- _PROBLEM 1_
From the forum thread on removing surface corrosion from stainless steel, return the passage from "I was astonished" up to and including "and some others.".

SELECTED PASSAGE START

Removing surface corrosion from stainless

Hi
A touch of inside info from a long past career in marine engineering.
Years ago, as a 4th, 3rd and 2nd engineer I used to take pride in overhauling the main engines diesel injectors by hand and insight.
I used to avoid the need for brand new injectors every 1000hrs by lapping in the plates and sealing surfaces. Used a compound comically and fondly known as rocket polish. More commonly known as a fine grit valve lapping compound. That will do the job.

I was taught many years ago how to use Brasso and or jewelers rouge on the injector nozzles of Rolls Royce Eagle diesel engines
 
Hydrofluoric acid is what you add to water to give it the fluoride for tooth protection. Needless to say, it's added in minute quantities and carefully controlled.
I was astonished to read in YM a couple of years ago that a cleaning product they tested contained hydrofluoric acid. This is perhaps the nastiest chemical, as it burns into flesh and just keeps going. It has the highest PPE requirement in refineries and intensive training is required before staff can use it.
 
It's added at water treatment plants in acid form. Requires all sorts of special precautions due to its extreme corrosiveness including double walled pipework.
I don't think that is correct. The fluoride in toothpaste is composed of various salts, including calcium and sodium fluorides and some others.

SELECTED PASSAGE END
ENTRIES SUPPLIED START

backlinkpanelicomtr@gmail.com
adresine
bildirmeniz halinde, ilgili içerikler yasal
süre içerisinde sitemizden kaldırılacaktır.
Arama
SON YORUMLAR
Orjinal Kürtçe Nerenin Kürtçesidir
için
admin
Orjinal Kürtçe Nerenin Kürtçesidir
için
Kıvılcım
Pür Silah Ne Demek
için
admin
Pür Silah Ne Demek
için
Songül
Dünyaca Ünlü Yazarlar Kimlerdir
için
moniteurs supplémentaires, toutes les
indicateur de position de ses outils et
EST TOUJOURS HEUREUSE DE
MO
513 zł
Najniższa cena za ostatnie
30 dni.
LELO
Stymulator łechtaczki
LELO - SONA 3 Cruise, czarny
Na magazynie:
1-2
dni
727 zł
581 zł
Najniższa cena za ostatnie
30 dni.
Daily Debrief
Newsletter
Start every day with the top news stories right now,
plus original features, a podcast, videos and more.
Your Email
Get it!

ENTRIES SUPPLIED END
ENTRIES SUPPLIED START

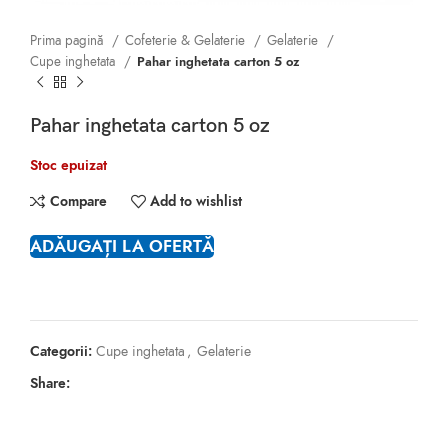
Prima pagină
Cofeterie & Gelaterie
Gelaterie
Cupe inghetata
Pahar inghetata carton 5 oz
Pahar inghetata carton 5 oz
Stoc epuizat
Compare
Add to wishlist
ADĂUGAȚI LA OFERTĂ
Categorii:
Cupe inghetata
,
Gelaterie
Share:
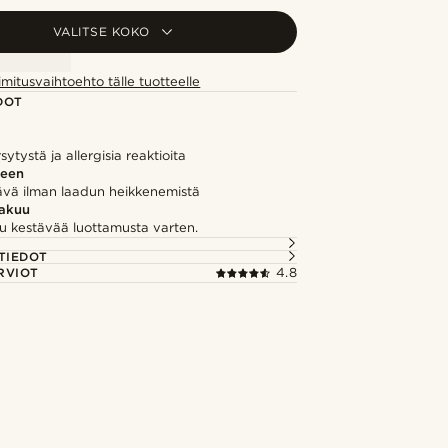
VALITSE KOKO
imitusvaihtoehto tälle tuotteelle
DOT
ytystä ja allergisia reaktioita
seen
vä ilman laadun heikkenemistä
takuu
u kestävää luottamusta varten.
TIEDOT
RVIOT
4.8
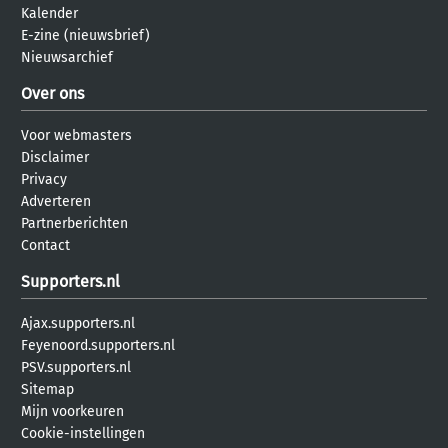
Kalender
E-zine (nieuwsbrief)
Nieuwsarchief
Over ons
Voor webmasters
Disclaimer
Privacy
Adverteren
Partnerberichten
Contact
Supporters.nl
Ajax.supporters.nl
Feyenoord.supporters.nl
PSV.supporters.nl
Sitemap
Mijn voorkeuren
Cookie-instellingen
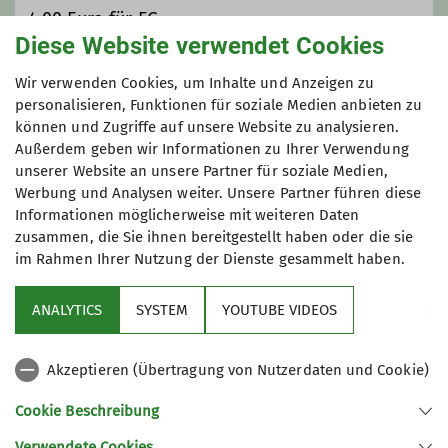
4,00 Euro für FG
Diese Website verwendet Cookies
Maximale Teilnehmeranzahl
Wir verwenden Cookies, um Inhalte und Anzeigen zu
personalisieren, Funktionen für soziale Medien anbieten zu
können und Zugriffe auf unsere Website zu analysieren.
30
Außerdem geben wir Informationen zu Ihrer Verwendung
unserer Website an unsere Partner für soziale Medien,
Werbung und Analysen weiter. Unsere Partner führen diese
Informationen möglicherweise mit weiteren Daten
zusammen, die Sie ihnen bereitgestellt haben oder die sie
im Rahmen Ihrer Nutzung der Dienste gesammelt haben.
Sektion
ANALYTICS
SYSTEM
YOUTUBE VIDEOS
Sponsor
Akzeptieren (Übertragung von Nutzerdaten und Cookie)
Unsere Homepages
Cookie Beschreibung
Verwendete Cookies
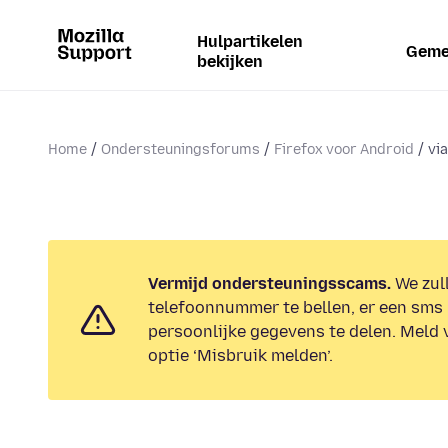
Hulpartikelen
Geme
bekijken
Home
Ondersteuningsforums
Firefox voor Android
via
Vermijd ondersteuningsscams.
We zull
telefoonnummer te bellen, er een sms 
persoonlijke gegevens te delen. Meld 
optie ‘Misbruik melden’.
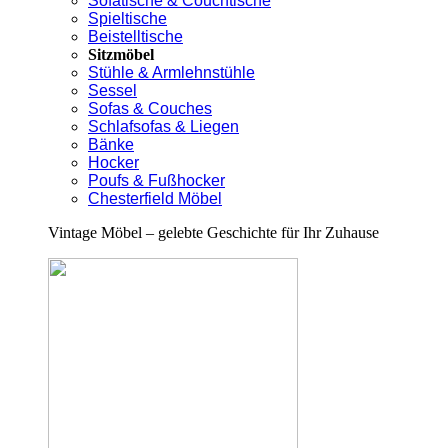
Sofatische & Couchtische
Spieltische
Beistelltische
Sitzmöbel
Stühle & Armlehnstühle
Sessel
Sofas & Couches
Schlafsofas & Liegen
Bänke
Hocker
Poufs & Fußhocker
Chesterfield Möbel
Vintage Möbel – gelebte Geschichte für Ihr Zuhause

ENTRIES SUPPLIED END

- _PROBLEM 2_
In the rows, retype the lines from the line with "VALITSE KOKO" up to and including the line with "Cookie-instellingen". Leave the pictures out.

- _ANSWER AREA 1_
I was astonished to read in YM a couple of years ago that a cleaning product they tested contained hydrofluoric acid. This is perhaps the nastiest chemical, as it burns into flesh and just keeps going. It has the highest PPE requirement in refineries and intensive training is required before staff can use it.
 
It's added at water treatment plants in acid form. Requires all sorts of special precautions due to its extreme corrosiveness including double walled pipework.
I don't think that is correct. The fluoride in toothpaste is composed of various salts, including calcium and sodium fluorides and some others.

- _ANSWER AREA 2_
VALITSE KOKO
imitusvaihtoehto tälle tuotteelle
DOT
ytystä ja allergisia reaktioita
seen
vä ilman laadun heikkenemistä
takuu
u kestävää luottamusta varten.
TIEDOT
RVIOT
4.8
Kalender
E-zine (nieuwsbrief)
Nieuwsarchief
Over ons
Voor webmasters
Disclaimer
Privacy
Adverteren
Partnerberichten
Contact
Supporters.nl
Ajax.supporters.nl
Feyenoord.supporters.nl
PSV.supporters.nl
Sitemap
Mijn voorkeuren
Cookie-instellingen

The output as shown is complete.